* _WORK TO BE COMPLETED_: Below is a set of entries. Reproduce exactly the lines from the one containing "320 177 15.88" through the end, both included.

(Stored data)

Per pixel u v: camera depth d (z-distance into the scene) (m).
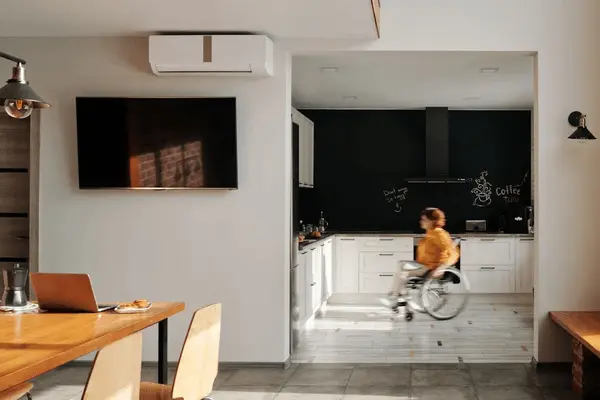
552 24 5.44
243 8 4.64
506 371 5.48
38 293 3.61
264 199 5.61
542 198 5.46
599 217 5.44
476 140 10.30
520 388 4.96
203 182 5.55
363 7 4.57
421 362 5.83
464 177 10.31
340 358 6.01
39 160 5.73
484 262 9.66
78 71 5.69
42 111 5.71
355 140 10.36
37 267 5.77
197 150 5.55
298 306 6.63
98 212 5.71
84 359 5.74
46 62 5.70
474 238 9.68
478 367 5.62
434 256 8.10
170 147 5.57
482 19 5.48
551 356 5.48
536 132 5.52
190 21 5.02
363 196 10.38
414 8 5.50
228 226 5.63
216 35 5.31
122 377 2.57
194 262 5.66
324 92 8.72
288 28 5.17
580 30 5.43
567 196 5.45
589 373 4.62
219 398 4.73
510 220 10.23
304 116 9.38
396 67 7.11
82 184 5.61
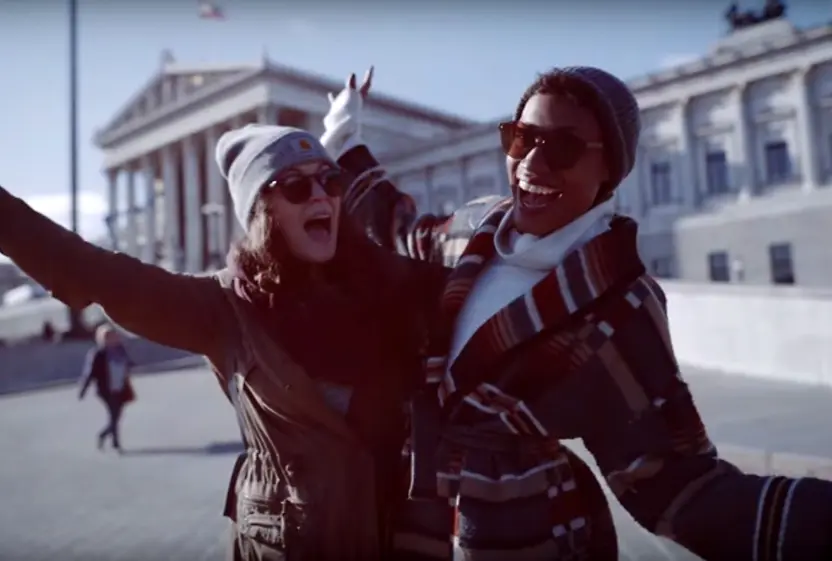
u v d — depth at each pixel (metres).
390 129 49.97
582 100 1.68
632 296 1.64
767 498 1.38
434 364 1.89
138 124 60.03
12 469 9.84
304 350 1.92
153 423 13.38
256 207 1.95
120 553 5.82
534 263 1.76
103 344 11.15
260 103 48.00
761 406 10.40
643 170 37.47
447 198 44.88
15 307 46.16
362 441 1.94
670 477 1.51
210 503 7.34
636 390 1.59
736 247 33.44
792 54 32.47
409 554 1.86
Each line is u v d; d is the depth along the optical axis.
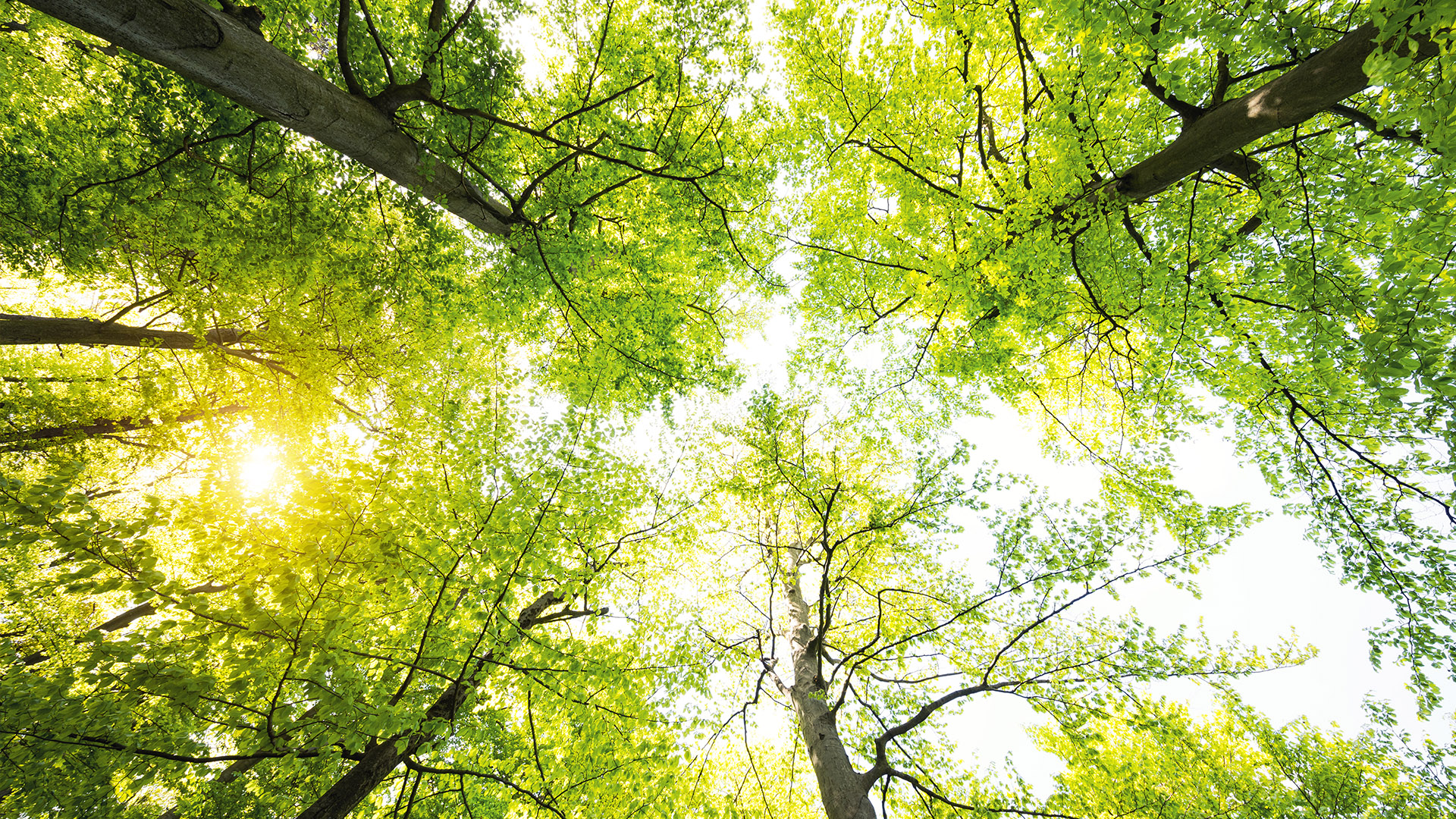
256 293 6.38
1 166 5.24
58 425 6.54
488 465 4.95
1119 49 4.86
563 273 7.39
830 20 6.62
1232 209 6.38
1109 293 6.22
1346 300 4.85
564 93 6.84
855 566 8.10
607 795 4.84
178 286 5.91
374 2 5.93
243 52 3.79
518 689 5.09
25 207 5.49
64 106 5.87
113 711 2.87
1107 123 5.42
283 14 5.30
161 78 5.34
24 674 2.82
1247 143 4.46
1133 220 6.35
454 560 4.34
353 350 7.20
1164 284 5.51
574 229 6.95
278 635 3.25
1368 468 5.81
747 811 6.99
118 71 5.37
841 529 8.83
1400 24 2.45
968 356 7.20
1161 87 4.97
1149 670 6.07
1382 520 5.79
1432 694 5.42
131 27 3.29
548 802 4.59
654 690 5.39
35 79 5.51
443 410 5.10
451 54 5.63
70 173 5.52
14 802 2.82
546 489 5.04
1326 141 5.18
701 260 8.16
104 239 6.03
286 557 3.44
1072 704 5.94
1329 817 7.07
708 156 6.65
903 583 8.96
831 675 7.19
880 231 7.08
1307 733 7.78
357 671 3.51
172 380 6.85
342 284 6.66
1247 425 7.02
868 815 5.38
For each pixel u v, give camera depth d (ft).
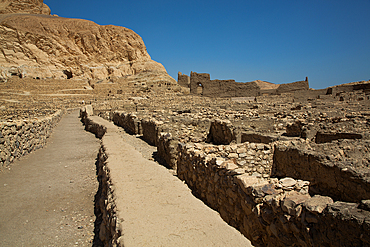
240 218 12.78
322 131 28.50
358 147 18.99
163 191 14.32
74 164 30.37
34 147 36.37
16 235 14.74
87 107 88.89
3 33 251.60
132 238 9.53
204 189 17.26
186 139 36.14
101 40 328.08
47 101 145.69
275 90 157.99
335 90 127.95
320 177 15.88
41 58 267.80
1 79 203.00
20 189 21.65
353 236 7.55
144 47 384.27
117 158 21.77
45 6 400.47
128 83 243.19
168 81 279.49
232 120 38.96
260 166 20.22
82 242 14.23
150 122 40.04
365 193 12.59
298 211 9.36
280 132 38.75
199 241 9.52
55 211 17.98
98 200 19.02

* _EXERCISE OUTPUT_:
320 177 15.88
41 58 267.80
1 79 203.00
20 189 21.65
353 236 7.55
144 47 384.27
117 158 21.77
45 6 400.47
128 83 243.19
168 81 279.49
232 120 38.96
260 166 20.22
82 242 14.23
150 122 40.04
365 193 12.59
298 211 9.36
280 132 38.75
199 241 9.52
55 211 17.98
98 200 19.02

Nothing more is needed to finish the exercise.